POV-Ray : Newsgroups : povray.binaries.images : assumed_gamma makes a lemon out of U and my orange : Re: assumed_gamma makes a lemon out of U and my orange Server Time
8 Aug 2024 06:18:24 EDT (-0400)
  Re: assumed_gamma makes a lemon out of U and my orange  
From: Ard
Date: 14 Nov 2005 20:35:01
Message: <web.43793b051f234627ed802ab30@news.povray.org>
"Kenneth" <kdw### [at] earthlinknet> wrote:

> So if I set assumed_gamma to be 1.0,  and want my final POV images to be
> viewable on others' machines (both PC and Mac), should I set the
> display_gamma (in my QUICKRES.INI file) to a "compromise" value of 2.0
> (telling my own monitor to "expand" the color space to 2...the average of
> the PC's 2.2 and the Mac's 1.8), so that THEIR machines display the best
> version of my image possible--i.e., that as nearly as possible matches what
> I see when I render it?

There's a better way, if you're an idealist.  If you generate a PNG, and
tell POV what your display gamma really is (my monitor insists its is 2.5,
and the test charts agree), the PNG will contain that information.
Essentially, the PNG says "this image looked correct to Kenneth when He
viewed it with gamma X."  On the other end, the viewer uses the ratio
between the remote and local gammas to adjust the image data so that it
appears on the viewer's screen as it did on the Creator's.  If your gamma
is 2.2 and theirs 1.8, the data will be lightened a little because their
display pipeline does not lighten images as much as yours does.
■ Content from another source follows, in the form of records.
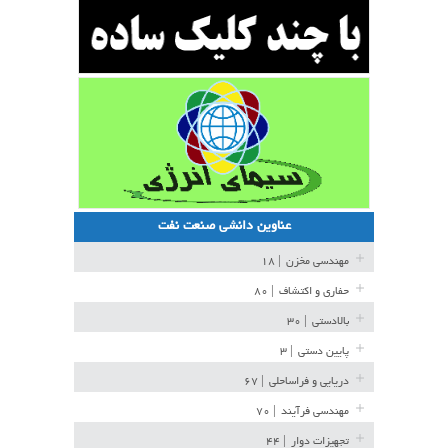
عناوین دانشی صنعت نفت
مهندسی مخزن
| ۱۸
حفاری و اکتشاف
| ۸۰
بالادستی
| ۳۰
پایین دستی
| ۳
دریایی و فراساحلی
| ۶۷
مهندسی فرآیند
| ۷۰
تجهیزات دوار
| ۴۴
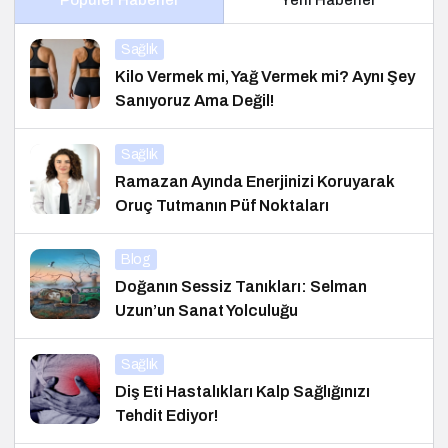
Popüler Haberler
Yeni Haberler
Sağlık
Kilo Vermek mi, Yağ Vermek mi? Aynı Şey
Sanıyoruz Ama Değil!
Sağlık
Ramazan Ayında Enerjinizi Koruyarak
Oruç Tutmanın Püf Noktaları
Blog
Doğanın Sessiz Tanıkları: Selman
Uzun’un Sanat Yolculuğu
Sağlık
Diş Eti Hastalıkları Kalp Sağlığınızı
Tehdit Ediyor!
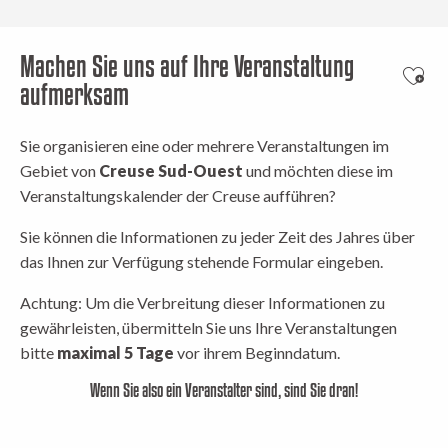
Machen Sie uns auf Ihre Veranstaltung
Ajout
aufmerksam
Sie organisieren eine oder mehrere Veranstaltungen im
Gebiet von
Creuse Sud-Ouest
und möchten diese im
Veranstaltungskalender der Creuse aufführen?
Sie können die Informationen zu jeder Zeit des Jahres über
das Ihnen zur Verfügung stehende Formular eingeben.
Achtung: Um die Verbreitung dieser Informationen zu
gewährleisten, übermitteln Sie uns Ihre Veranstaltungen
bitte
maximal 5 Tage
vor ihrem Beginndatum.
Wenn Sie also ein Veranstalter sind, sind Sie dran!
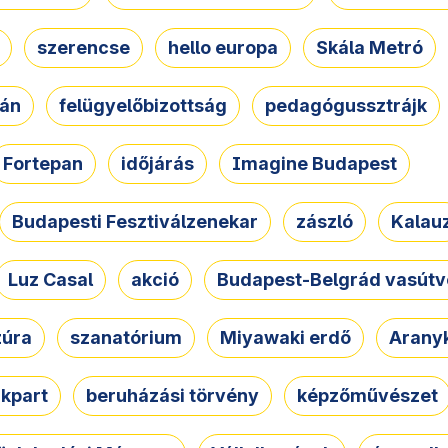
szerencse
hello europa
Skála Metró
zán
felügyelőbizottság
pedagógussztrájk
Fortepan
időjárás
Imagine Budapest
Budapesti Fesztiválzenekar
zászló
Kalau
Luz Casal
akció
Budapest-Belgrád vasútv
zúra
szanatórium
Miyawaki erdő
Arany
akpart
beruházási törvény
képzőművészet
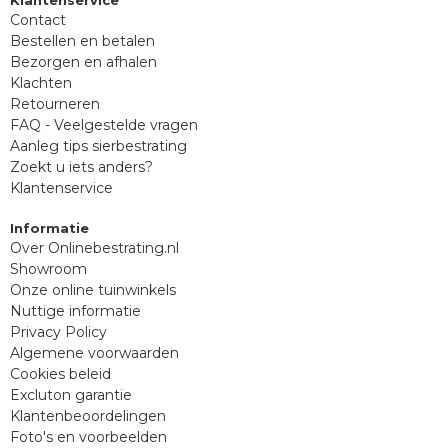
Contact
Bestellen en betalen
Bezorgen en afhalen
Klachten
Retourneren
FAQ - Veelgestelde vragen
Aanleg tips sierbestrating
Zoekt u iets anders?
Klantenservice
Informatie
Over Onlinebestrating.nl
Showroom
Onze online tuinwinkels
Nuttige informatie
Privacy Policy
Algemene voorwaarden
Cookies beleid
Excluton garantie
Klantenbeoordelingen
Foto's en voorbeelden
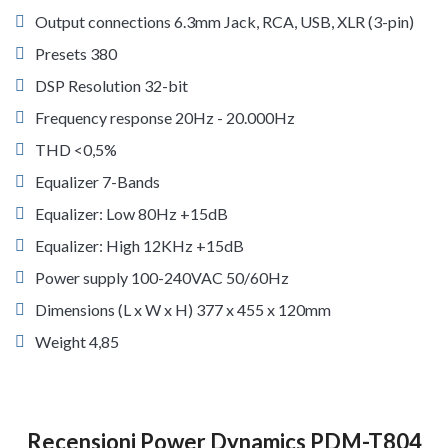
Output connections 6.3mm Jack, RCA, USB, XLR (3-pin)
Presets 380
DSP Resolution 32-bit
Frequency response 20Hz - 20.000Hz
THD <0,5%
Equalizer 7-Bands
Equalizer: Low 80Hz +15dB
Equalizer: High 12KHz +15dB
Power supply 100-240VAC 50/60Hz
Dimensions (L x W x H) 377 x 455 x 120mm
Weight 4,85
Recensioni Power Dynamics PDM-T804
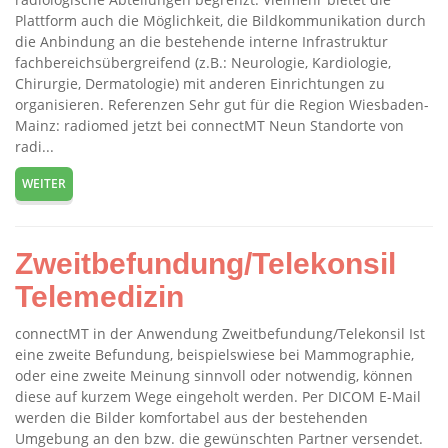
Plattform auch die Möglichkeit, die Bildkommunikation durch
die Anbindung an die bestehende interne Infrastruktur
fachbereichsübergreifend (z.B.: Neurologie, Kardiologie,
Chirurgie, Dermatologie) mit anderen Einrichtungen zu
organisieren. Referenzen Sehr gut für die Region Wiesbaden-
Mainz: radiomed jetzt bei connectMT Neun Standorte von
radi...
WEITER
Zweitbefundung/Telekonsil
Telemedizin
connectMT in der Anwendung Zweitbefundung/Telekonsil Ist
eine zweite Befundung, beispielswiese bei Mammographie,
oder eine zweite Meinung sinnvoll oder notwendig, können
diese auf kurzem Wege eingeholt werden. Per DICOM E-Mail
werden die Bilder komfortabel aus der bestehenden
Umgebung an den bzw. die gewünschten Partner versendet.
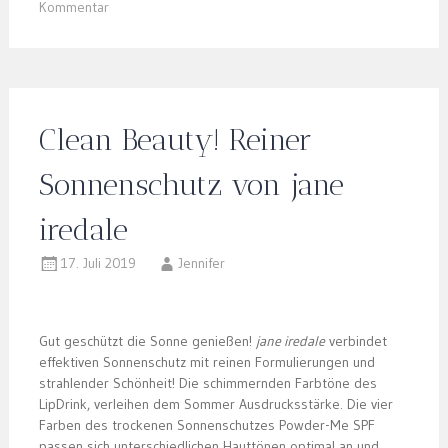
Kommentar
Clean Beauty! Reiner
Sonnenschutz von jane
iredale
17. Juli 2019
Jennifer
Gut geschützt die Sonne genießen!
jane iredale
verbindet
effektiven Sonnenschutz mit reinen Formulierungen und
strahlender Schönheit! Die schimmernden Farbtöne des
LipDrink, verleihen dem Sommer Ausdrucksstärke. Die vier
Farben des trockenen Sonnenschutzes Powder-Me SPF
passen sich unterschiedlichen Hauttönen optimal an und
Note of doom 1: chances are, the source image will probably be converted
from a PNG to a JPEG by a news server or blog site.  Doing that will either
adjust it for a 2.2 display or drop the gamma altogether, leaving it
suitable only for the creator's display.  To test this, I have attached a
POV render of the following scene.  The image gamma is an obscene 30, which
has caused all the 128/255 colour values to be elevated to 249/255.  When
viewed in a gamma-aware viewer, the "outside" three squares are much darker
than the inside three, and the bottom right quadrant is more orange than
yellow.

#include "colors.inc"
#default { texture { finish {ambient 1 diffuse 0} } }
global_settings { assumed_gamma 1 }
camera { location -1.9*z look_at 0 right x}
box {0.01*z, <-1, 1, 1> pigment {Red/2}}
box {0, <-1, 1, 1>/2 pigment {Red}}
box {0.01*z, 1 pigment {Green/2}}
box {0, 1/2 pigment {Green}}
box {0.01*z, <-1, -1, 1> pigment {Blue/2}}
box {0, <-1, -1, 1>/2 pigment {Blue}}
box {0, <1, -1, 1> pigment {Orange}}

Note of doom 2: all is lost if your prospective customer uses a PNG viewer
that disregards gamma.  Firefox and IE do the right thing, nearly:

Note of doom 3: pray that their viewer knows their display gamma.  All that
I have tried on Linux default to 2.2.  Hopefully Mac apps are wiser than
that.

So, as another poster wrote in one of the three current threads on this,
gamma only works if everything does the right thing.